TASK TO CARRY OUT: Review the material and extract every line in which the word "reveals" occurs.

DATA SHOWN:
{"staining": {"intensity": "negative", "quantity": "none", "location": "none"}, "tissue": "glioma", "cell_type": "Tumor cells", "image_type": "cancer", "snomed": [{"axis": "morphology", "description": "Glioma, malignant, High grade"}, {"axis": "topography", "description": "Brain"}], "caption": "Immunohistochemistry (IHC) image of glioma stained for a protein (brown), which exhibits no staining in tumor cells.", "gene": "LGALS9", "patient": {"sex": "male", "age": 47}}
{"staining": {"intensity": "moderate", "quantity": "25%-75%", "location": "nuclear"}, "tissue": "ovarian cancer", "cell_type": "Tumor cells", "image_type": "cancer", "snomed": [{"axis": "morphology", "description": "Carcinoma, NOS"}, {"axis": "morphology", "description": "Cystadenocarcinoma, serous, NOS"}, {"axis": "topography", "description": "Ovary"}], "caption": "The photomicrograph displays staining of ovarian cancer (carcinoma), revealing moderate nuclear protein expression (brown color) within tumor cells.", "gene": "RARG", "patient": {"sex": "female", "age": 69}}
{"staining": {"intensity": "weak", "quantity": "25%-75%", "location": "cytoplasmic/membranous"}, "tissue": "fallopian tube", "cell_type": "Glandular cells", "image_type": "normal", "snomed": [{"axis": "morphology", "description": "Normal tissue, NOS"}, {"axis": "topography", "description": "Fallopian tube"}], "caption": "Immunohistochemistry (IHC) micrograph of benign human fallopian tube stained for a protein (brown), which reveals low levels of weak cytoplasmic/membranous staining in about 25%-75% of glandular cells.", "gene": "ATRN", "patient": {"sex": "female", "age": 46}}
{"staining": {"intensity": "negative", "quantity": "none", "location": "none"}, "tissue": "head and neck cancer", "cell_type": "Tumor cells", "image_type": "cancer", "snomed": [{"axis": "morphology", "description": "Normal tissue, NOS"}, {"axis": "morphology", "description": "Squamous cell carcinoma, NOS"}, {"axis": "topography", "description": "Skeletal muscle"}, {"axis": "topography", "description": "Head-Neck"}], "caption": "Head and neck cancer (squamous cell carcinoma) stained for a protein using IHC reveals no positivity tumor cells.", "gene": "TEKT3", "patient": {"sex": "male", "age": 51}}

EXERCISE OUTPUT:
{"staining": {"intensity": "weak", "quantity": "25%-75%", "location": "cytoplasmic/membranous"}, "tissue": "fallopian tube", "cell_type": "Glandular cells", "image_type": "normal", "snomed": [{"axis": "morphology", "description": "Normal tissue, NOS"}, {"axis": "topography", "description": "Fallopian tube"}], "caption": "Immunohistochemistry (IHC) micrograph of benign human fallopian tube stained for a protein (brown), which reveals low levels of weak cytoplasmic/membranous staining in about 25%-75% of glandular cells.", "gene": "ATRN", "patient": {"sex": "female", "age": 46}}
{"staining": {"intensity": "negative", "quantity": "none", "location": "none"}, "tissue": "head and neck cancer", "cell_type": "Tumor cells", "image_type": "cancer", "snomed": [{"axis": "morphology", "description": "Normal tissue, NOS"}, {"axis": "morphology", "description": "Squamous cell carcinoma, NOS"}, {"axis": "topography", "description": "Skeletal muscle"}, {"axis": "topography", "description": "Head-Neck"}], "caption": "Head and neck cancer (squamous cell carcinoma) stained for a protein using IHC reveals no positivity tumor cells.", "gene": "TEKT3", "patient": {"sex": "male", "age": 51}}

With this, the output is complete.